Надо заметить, что три года назад наша партия также занималась поисками полезных ископаемых в Кызылкумах, о чём я дал информационную заметку в «Казправду». Она называлась «Искали воду…». А было это так. При проверке гидрогеологических скважин в юго-восточной части Кызылкумов мы обнаружили в воде повышенное содержание серебра. Заинтересовались грунтом. Оказалось, что пласты песка на глубинах 54 и 126 метров содержат серебро. Причём в процентном отношении запасы благородного металла вполне промышленные. Что позволило предполагать наличие в данном районе россыпных месторождений серебра и золота. Мы передали материалы по инстанции геологоразведчикам, которые должны определить, велика ли площадь серебряных песков.
* * *
Воздерживаться от алкоголя меня побуждала необходимость, которая проявилась, когда я учился без отрыва от производства в университете на филфаке. Я чётко распланировал «проходить» каждый предмет в течение двух недель. На больший период не хватало календарных дней в году. Расслабляться и выходить из заданного ритма – не получалось, да и не было желания, так как сложно было настраиваться на серьёзные занятия после «расслабухи». В партии привыкли к тому, что я «серьёзно» занимаюсь и не приставали. Я же использовал любую свободную минуту, особенно на работе, чтобы быть в учебном «напряжении». И мне шли навстречу, видя мою жажду к познаниям.
А «жажда знаний» действительно пробудилась во мне после трёхлетней службы в армии, где мозговые клетки превратились в губку, незаполненную разумным научным концентратом. На работе геологи привыкли ко мне такому, а вот в редакции «такое» не могло пройти, ведь там я появлялся редко и только с готовой статьёй или стихами, приурочивая такие визиты к получению гонораров, которые выдавались обычно в конце месяца. И я взял за правило, появляться туда с завёрнутым в газету букетом, в котором вместо цветов был аккуратно упакован «огнетушитель» – большая бутылка портвейна «777». Так свободно можно было пройти мимо постовой охраны при входе в редакцию.

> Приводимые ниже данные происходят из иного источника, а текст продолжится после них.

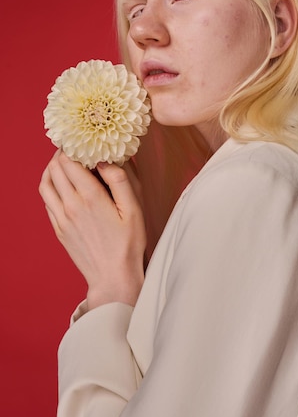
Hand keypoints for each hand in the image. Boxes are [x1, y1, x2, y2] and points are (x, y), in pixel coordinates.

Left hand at [39, 150, 146, 308]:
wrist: (113, 276)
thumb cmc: (128, 243)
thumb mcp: (133, 209)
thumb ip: (120, 180)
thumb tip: (106, 159)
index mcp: (90, 197)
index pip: (69, 161)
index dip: (72, 146)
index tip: (82, 140)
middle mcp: (71, 205)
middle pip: (54, 168)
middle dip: (62, 154)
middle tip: (75, 148)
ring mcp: (61, 218)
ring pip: (45, 183)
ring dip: (52, 169)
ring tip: (65, 164)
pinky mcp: (58, 228)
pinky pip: (47, 200)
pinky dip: (51, 186)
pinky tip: (64, 185)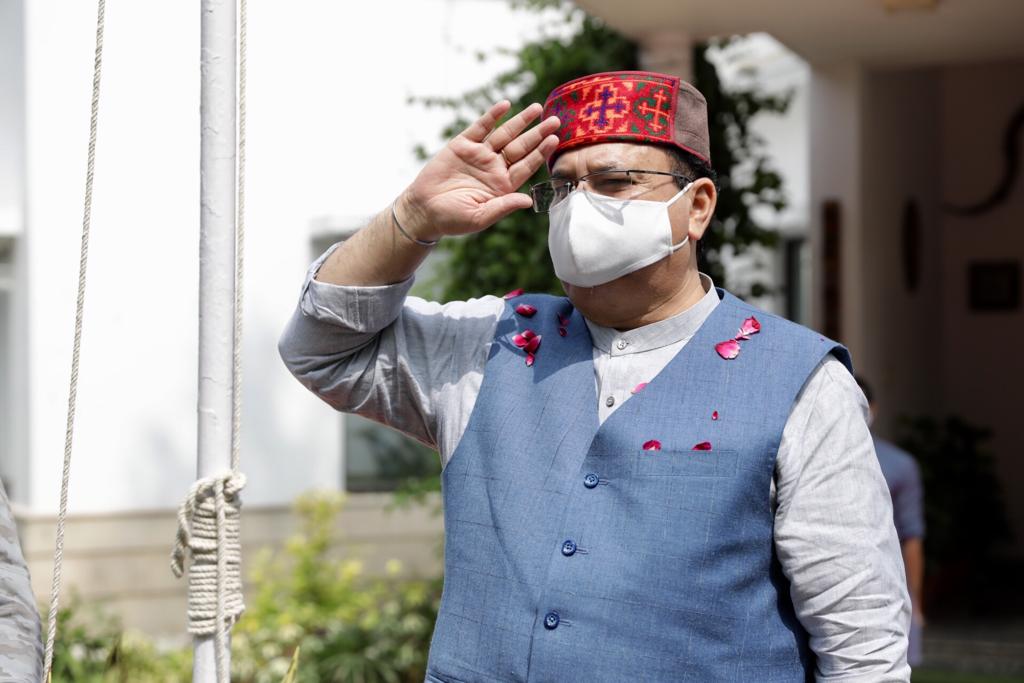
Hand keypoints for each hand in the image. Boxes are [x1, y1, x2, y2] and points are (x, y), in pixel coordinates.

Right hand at [397, 101, 560, 240]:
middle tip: (555, 120)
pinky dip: (492, 116)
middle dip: (538, 133)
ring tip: (537, 108)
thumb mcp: (480, 217)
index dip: (540, 152)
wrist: (423, 210)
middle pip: (521, 147)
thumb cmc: (452, 219)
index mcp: (503, 185)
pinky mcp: (462, 145)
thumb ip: (504, 207)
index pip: (527, 165)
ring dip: (520, 121)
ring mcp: (479, 155)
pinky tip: (505, 105)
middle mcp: (494, 167)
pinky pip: (480, 127)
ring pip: (504, 134)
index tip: (554, 140)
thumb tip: (528, 201)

В тот день мы сидели в кабинете «Литературы и искусства» и незаметно потягивали вино, дожидаясь послеобеденного открытия кассы. Меня здесь благодаря таким визитам считали своим парнем. К трезвенникам здесь относились подозрительно. Честно говоря, и мне это нравилось. Я заранее готовился к таким праздникам и с удовольствием общался с творческой богемой.

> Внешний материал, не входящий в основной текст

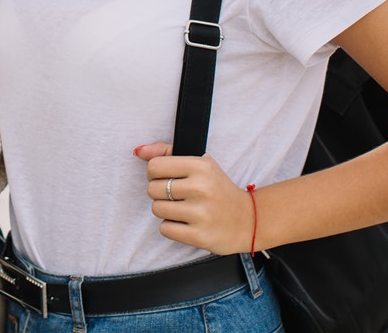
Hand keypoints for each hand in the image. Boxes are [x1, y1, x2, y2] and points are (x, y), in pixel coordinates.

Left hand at [135, 142, 254, 255]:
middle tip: (177, 196)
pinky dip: (171, 227)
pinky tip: (187, 223)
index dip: (154, 173)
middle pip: (152, 189)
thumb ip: (167, 153)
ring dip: (165, 211)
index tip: (166, 178)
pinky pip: (165, 229)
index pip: (154, 166)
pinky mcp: (200, 236)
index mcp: (201, 166)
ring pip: (156, 209)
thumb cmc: (218, 189)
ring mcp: (201, 214)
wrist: (249, 220)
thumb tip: (139, 151)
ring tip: (183, 209)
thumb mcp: (200, 164)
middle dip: (160, 193)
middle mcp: (201, 188)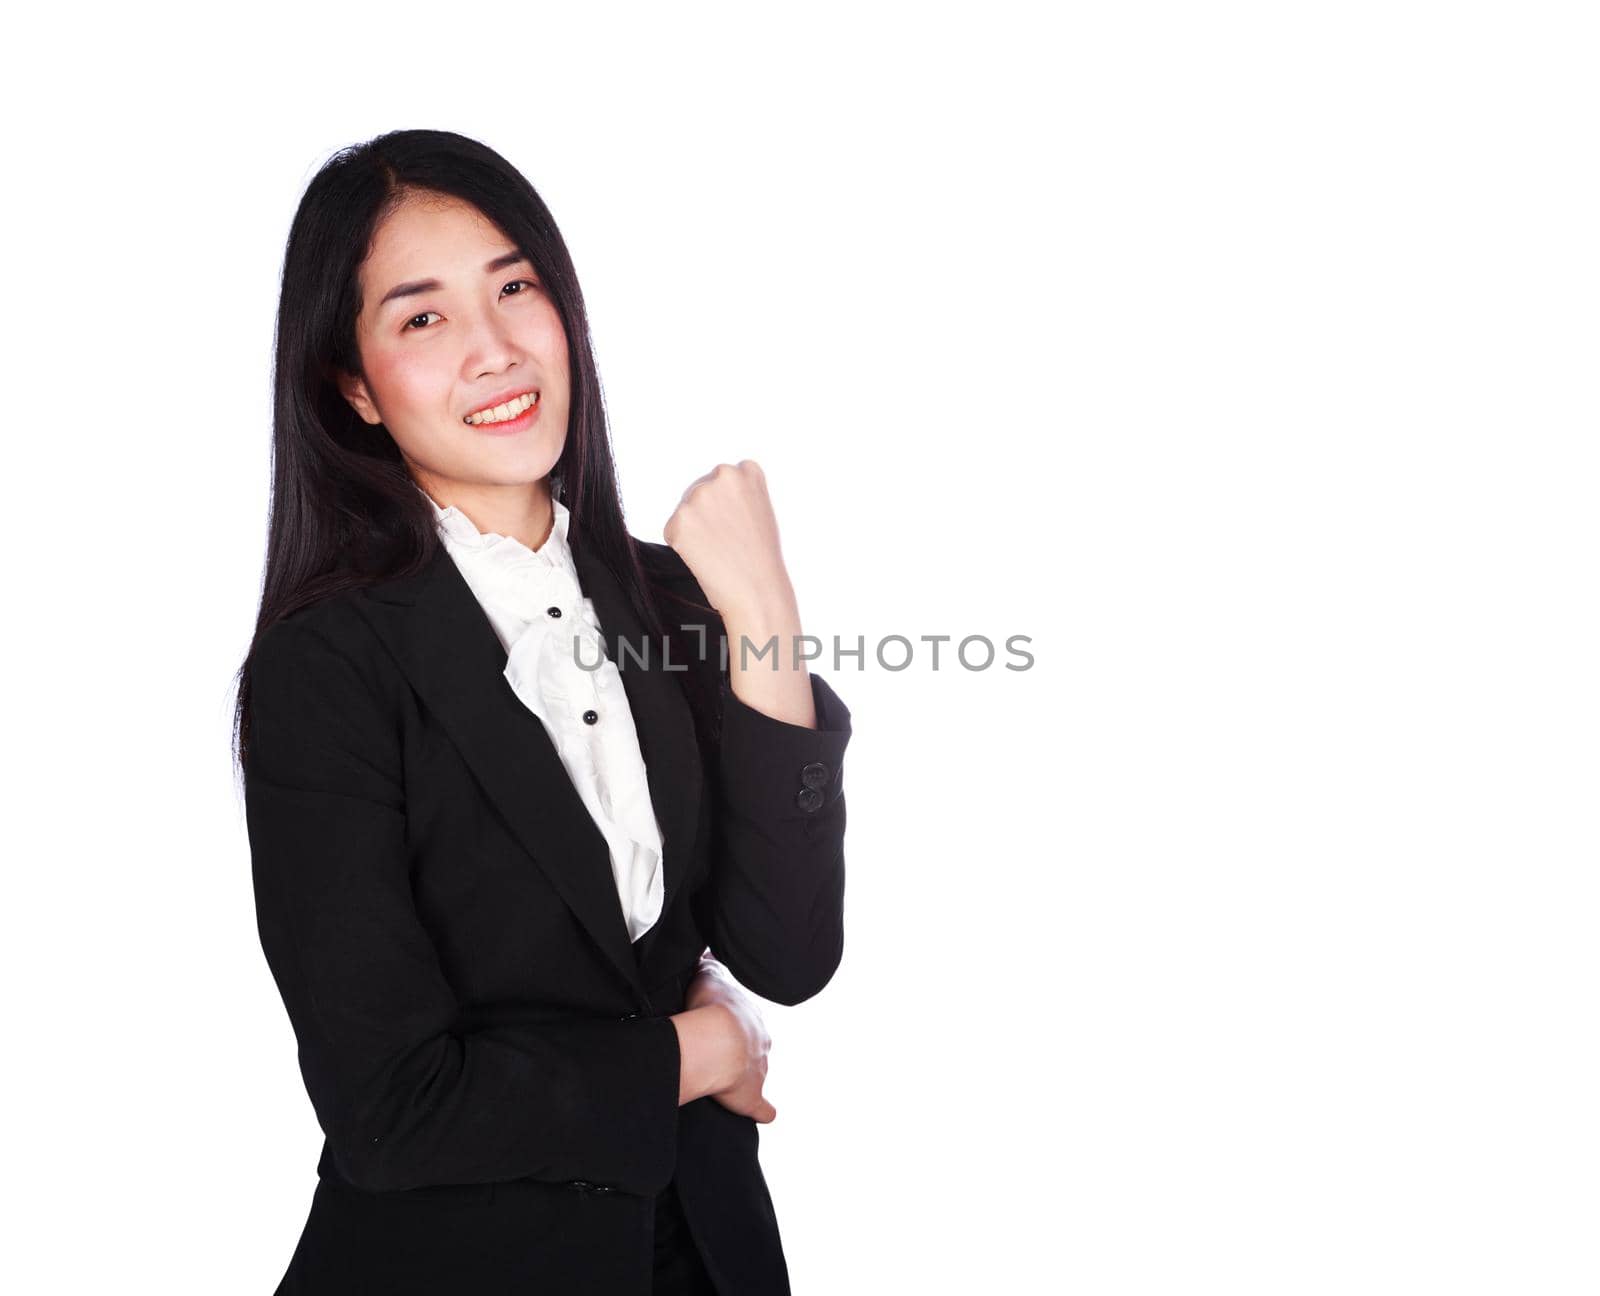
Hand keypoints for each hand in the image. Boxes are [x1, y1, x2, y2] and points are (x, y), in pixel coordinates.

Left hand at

Я сидел за столом напротив Бернадского, когда распахнулась дверь, и появился Олжас Сулейменов. Сразу бросилась в глаза его шапка – пушистая, скроенная в национальном стиле, похоже, она была из песца. Наверное, это был малахай, но только выполненный изящно, как для выставки мод на подиуме.
Василий Анисимович радужно двинулся навстречу гостю:
– Олж, ты ли это? – проговорил он, – дорогой мой, как я рад тебя видеть! А шапка, шапка-то какая на тебе?!
– Дочка, дочка сшила, она работает на меховом комбинате, нравится?
– Не то слово! – воскликнул Бернадский.
– Вот бы сфотографироваться в ней, – вставил я.
– А ведь и правда, – подхватил Бернадский. – Давай, сфотографируемся?!
Позвали Малиновского – «вечёркинского» фотографа. Появились ещё люди. Перешли в другой кабинет – более просторный.
– В шапке, что ли фотографироваться-то? – спросил Олжас.
– Да нет, зачем же в шапке? – возразил кто-то.
– Да вот, он говорит, – указал на меня Сулейменов. Видимо, ему действительно понравилась эта идея сфотографироваться в шапке.
Но все уже начали окружать Олжаса.
– Юра, подходи ближе, ближе, становись рядом – это будет исторически-памятный снимок, – обратился ко мне Бернадский.